> PROBLEM DETAILS
Lay out every line of text in the rows below as a JSON list of strings, one string per line, leaving out blank lines and the pictures.
┌─ EXTRACTED MATERIAL
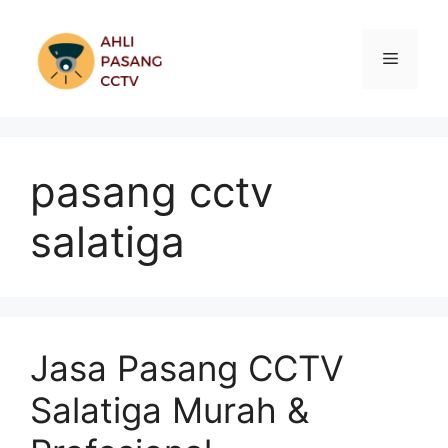
Skip
to
Menu
content
pasang cctv
salatiga
Jasa Pasang CCTV
Salatiga Murah &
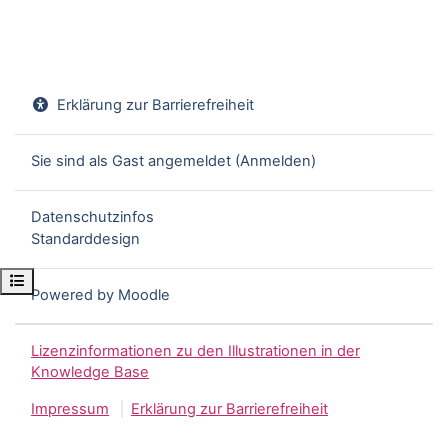
Erklärung zur Barrierefreiheit
Sie sind als Gast angemeldet (
Anmelden
)
Datenschutzinfos
Standarddesign
Kursindex öffnen
Powered by
Moodle
Lizenzinformationen zu den Illustrationen in der
Knowledge Base
Impressum
Erklärung zur Barrierefreiheit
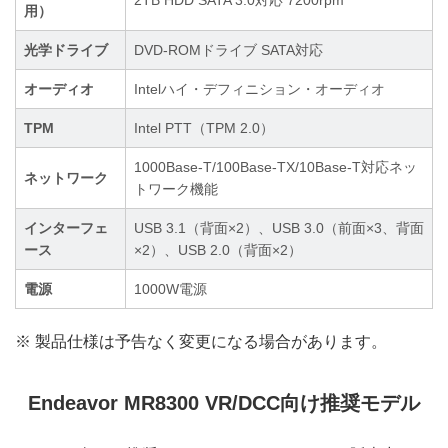
用）
光学ドライブ
DVD-ROMドライブ SATA対応
オーディオ
Intelハイ・デフィニション・オーディオ
TPM
Intel PTT（TPM 2.0）
1000Base-T/100Base-TX/10Base-T対応ネッ
ネットワーク
トワーク機能
インターフェ
USB 3.1（背面×2）、USB 3.0（前面×3、背面
ース
×2）、USB 2.0（背面×2）
電源
1000W電源
※ 製品仕様は予告なく変更になる場合があります。
Endeavor MR8300 VR/DCC向け推奨モデル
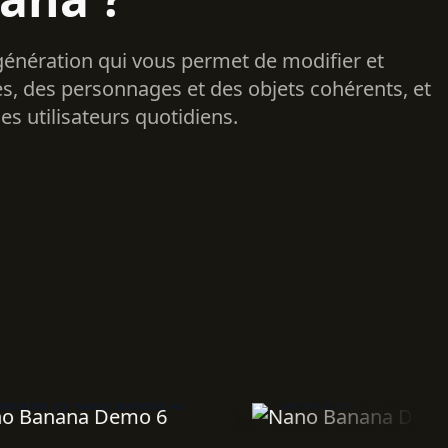
génération qui vous permet de modifier et
es, des personnages et des objets cohérents, et
es utilisateurs quotidiens.
d by Nano Banana AI
Generated by Nano Banana AI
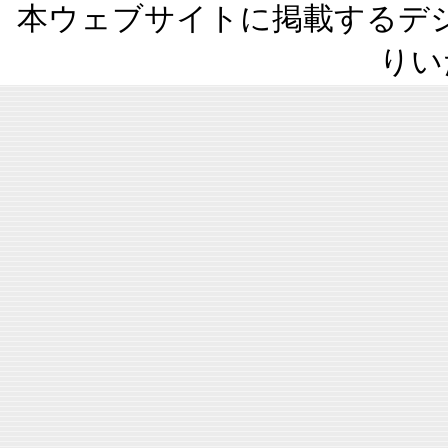
本ウェブサイトに掲載するデ
りい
└─
> COMPLETED EXERCISE
[
  "Skip",
  "to",
  "Menu",
  "content",
  "pasang cctv",
  "salatiga",
  "Jasa Pasang CCTV",
  "Salatiga Murah &",
  "Erklärung zur Barrierefreiheit",
  "Sie sind als Gast angemeldet (",
  "Anmelden",
  ")",
  "Datenschutzinfos",
  "Standarddesign",
  "Kursindex öffnen",
  "Powered by",
  "Moodle",
  "Lizenzinformationen zu den Illustrationen in der",
  "Knowledge Base",
  "Impressum",
  "Erklärung zur Barrierefreiheit",
  "用）",
  "光学ドライブ",
  "DVD-ROMドライブ SATA対応",
  "オーディオ",
  "Intelハイ・デフィニション・オーディオ",
  "TPM",
  "Intel PTT（TPM 2.0）",
  "1000Base-T/100Base-TX/10Base-T対応ネッ",
  "ネットワーク",
  "トワーク機能",
  "インターフェ",
  "USB 3.1（背面×2）、USB 3.0（前面×3、背面",
  "ース",
  "×2）、USB 2.0（背面×2）",
  "電源",
  "1000W電源",
  "※ 製品仕様は予告なく変更になる場合があります。",
  "Endeavor MR8300 VR/DCC向け推奨モデル",
  "génération qui vous permet de modifier et",
  "es, des personnages et des objets cohérents, et",
  "es utilisateurs quotidiens.",
  "d by Nano Banana AI",
  "Generated by Nano Banana AI",
  "本ウェブサイトに掲載するデ",
  "りい"
]